BlackRock Inc. announced on March 6, 2026, that it has restricted withdrawals from its $26 billion HPS Corporate Lending Fund (HLEND) after redemption requests exceeded the fund’s established quarterly limits. The asset manager informed shareholders that it would fulfill approximately 54% of the repurchase requests for the first quarter of 2026, effectively capping total redemptions at 5% of the fund’s outstanding shares.

The decision followed a surge in exit requests, with shareholders seeking to redeem approximately 9.3% of the fund's total shares. Under the fund’s structural guidelines as a non-traded business development company (BDC), BlackRock maintains the right to limit quarterly repurchases to preserve liquidity and protect the interests of long-term investors. This marks a significant activation of liquidity gates for the HPS Corporate Lending Fund, which BlackRock integrated following its acquisition of HPS Investment Partners.

The move comes amid a period of heightened market volatility and a downward trend in major indices. On the morning of March 6, equity markets opened lower across the board. The Dow Jones Industrial Average fell 0.67% at the open to 47,954.8, while the S&P 500 declined 0.90% to 6,830.7. The Nasdaq Composite saw a sharper opening drop of 1.44% to 22,749.0, and the Russell 2000 fell 1.20% to 2,585.6. Market anxiety was further reflected in the CBOE Volatility Index (VIX), which rose 16.8% at the open to reach 21.8. In the fixed-income market, the 10-year Treasury yield stood at 4.21%, while the 2-year yield was 3.47%, maintaining a spread of 0.71%.

In an official statement to investors, BlackRock noted that the fund remains focused on its core strategy of providing senior secured loans to mid-sized and large corporate borrowers. The company emphasized that the redemption cap is a standard feature of the fund's design, intended to manage the inherent mismatch between the liquidity expectations of some investors and the long-term, illiquid nature of private credit assets. The HPS Corporate Lending Fund primarily invests in privately originated, floating-rate senior secured loans, a sector that has seen rapid growth as traditional bank lending has tightened.

As of the most recent reporting period, the fund’s portfolio was valued at approximately $26 billion. BlackRock confirmed that the remaining 4.3% of shares requested for redemption but not fulfilled this quarter will not be automatically carried over to the next period. Shareholders who still wish to exit their positions must re-submit their requests during the next quarterly window. The company stated that the fund continues to hold a diversified portfolio of loans and that the decision to enforce the 5% cap is a proactive measure to ensure the stability of the fund’s net asset value.

——————

WORK INSTRUCTION 1
According to the BlackRock fund article, what percentage of the fund's total shares did shareholders seek to redeem?
WORK INSTRUCTION 2
From the BlackRock fund article, extract the passage starting with "In an official" and going on through "lending has tightened.".
The rows are separate material with no connection to the BlackRock fund article.

(Chart understanding data)
——————

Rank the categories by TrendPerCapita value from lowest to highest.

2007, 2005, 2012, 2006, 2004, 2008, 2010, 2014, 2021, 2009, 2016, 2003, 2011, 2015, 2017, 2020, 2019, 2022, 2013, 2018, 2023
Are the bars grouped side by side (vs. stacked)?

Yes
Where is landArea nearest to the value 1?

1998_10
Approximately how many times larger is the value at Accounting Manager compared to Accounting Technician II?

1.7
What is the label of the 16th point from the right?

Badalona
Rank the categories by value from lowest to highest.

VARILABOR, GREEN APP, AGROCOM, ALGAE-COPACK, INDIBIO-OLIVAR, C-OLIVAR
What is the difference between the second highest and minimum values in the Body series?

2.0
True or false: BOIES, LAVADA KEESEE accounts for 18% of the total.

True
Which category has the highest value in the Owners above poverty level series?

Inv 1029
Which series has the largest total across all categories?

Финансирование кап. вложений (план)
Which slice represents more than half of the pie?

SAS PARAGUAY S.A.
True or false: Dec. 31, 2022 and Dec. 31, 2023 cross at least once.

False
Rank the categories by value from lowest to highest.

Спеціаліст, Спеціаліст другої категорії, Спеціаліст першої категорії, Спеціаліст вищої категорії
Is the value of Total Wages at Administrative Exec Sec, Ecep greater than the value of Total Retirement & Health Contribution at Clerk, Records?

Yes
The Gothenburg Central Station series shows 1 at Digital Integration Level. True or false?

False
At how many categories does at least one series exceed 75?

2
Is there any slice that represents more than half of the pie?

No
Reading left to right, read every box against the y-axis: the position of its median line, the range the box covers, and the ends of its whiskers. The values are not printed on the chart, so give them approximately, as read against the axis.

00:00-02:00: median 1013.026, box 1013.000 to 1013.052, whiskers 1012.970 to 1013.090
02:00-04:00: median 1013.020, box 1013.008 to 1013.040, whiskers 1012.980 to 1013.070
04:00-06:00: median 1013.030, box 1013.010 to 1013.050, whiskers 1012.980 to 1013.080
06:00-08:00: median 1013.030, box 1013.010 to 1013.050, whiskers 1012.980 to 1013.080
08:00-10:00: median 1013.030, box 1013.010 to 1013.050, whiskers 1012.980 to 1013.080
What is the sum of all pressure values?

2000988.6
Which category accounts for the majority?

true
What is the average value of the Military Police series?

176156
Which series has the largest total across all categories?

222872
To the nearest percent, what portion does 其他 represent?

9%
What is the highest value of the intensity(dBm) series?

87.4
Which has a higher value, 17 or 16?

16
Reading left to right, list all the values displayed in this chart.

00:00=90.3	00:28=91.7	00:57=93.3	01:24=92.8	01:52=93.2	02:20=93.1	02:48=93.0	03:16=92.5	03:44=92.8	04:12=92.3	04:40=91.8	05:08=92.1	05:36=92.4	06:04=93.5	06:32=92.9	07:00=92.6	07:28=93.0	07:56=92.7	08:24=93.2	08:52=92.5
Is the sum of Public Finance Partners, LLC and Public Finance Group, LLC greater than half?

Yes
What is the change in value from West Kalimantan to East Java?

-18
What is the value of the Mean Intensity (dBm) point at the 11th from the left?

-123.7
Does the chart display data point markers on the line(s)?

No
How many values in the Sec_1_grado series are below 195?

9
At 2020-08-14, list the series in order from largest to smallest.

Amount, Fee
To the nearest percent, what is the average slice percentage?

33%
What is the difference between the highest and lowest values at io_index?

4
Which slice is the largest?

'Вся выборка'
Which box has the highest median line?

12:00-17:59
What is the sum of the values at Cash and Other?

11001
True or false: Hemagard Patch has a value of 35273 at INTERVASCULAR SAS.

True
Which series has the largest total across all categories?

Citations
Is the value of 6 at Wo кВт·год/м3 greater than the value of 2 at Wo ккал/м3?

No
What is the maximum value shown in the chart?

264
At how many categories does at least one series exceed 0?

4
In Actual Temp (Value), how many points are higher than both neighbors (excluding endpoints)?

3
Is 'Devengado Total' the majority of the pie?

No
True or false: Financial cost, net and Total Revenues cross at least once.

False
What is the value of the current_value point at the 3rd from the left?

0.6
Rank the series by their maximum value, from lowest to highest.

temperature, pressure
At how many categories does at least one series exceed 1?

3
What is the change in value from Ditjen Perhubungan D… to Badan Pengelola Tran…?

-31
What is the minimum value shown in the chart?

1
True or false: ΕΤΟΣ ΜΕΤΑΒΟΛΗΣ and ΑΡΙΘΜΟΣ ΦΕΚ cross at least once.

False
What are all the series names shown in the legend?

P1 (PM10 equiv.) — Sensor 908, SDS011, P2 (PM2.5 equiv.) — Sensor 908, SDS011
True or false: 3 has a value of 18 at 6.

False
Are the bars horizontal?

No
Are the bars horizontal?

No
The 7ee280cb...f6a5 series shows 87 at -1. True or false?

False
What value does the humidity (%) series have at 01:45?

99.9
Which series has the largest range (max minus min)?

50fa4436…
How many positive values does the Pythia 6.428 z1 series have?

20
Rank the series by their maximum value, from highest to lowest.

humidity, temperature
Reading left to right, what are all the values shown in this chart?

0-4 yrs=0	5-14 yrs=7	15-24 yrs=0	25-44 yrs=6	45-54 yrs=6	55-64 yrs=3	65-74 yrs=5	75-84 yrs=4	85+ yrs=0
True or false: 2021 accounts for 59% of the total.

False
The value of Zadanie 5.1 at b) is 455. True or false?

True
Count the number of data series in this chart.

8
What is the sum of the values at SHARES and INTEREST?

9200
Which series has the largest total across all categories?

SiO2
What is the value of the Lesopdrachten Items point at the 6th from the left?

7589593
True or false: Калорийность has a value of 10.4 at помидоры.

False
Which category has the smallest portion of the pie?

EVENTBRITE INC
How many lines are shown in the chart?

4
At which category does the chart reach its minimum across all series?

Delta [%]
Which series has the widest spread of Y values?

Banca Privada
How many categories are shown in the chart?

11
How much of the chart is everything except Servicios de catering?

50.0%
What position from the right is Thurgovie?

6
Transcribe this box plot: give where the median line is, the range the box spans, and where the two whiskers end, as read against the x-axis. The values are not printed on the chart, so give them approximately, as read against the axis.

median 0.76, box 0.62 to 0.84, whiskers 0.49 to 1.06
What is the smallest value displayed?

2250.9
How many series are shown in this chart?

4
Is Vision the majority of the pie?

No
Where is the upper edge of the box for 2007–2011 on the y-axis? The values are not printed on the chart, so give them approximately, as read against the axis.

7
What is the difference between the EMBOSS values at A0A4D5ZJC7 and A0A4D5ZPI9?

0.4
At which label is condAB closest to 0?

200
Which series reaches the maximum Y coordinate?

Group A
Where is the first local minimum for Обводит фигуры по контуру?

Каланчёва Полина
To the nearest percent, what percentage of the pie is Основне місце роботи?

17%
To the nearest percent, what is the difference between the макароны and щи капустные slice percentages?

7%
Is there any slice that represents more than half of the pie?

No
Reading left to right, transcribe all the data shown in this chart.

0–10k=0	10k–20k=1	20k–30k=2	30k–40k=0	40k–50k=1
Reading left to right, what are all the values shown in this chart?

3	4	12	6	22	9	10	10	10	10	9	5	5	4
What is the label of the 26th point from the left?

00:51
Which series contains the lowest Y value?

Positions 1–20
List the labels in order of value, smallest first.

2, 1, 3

——————

YOUR RESPONSE 1
Approximately 9.3%.

YOUR RESPONSE 2
In an official statement to investors, BlackRock noted that the fund remains focused on its core strategy of providing senior secured loans to mid-sized and large corporate borrowers. The company emphasized that the redemption cap is a standard feature of the fund's design, intended to manage the inherent mismatch between the liquidity expectations of some investors and the long-term, illiquid nature of private credit assets. The HPS Corporate Lending Fund primarily invests in privately originated, floating-rate senior secured loans, a sector that has seen rapid growth as traditional bank lending has tightened.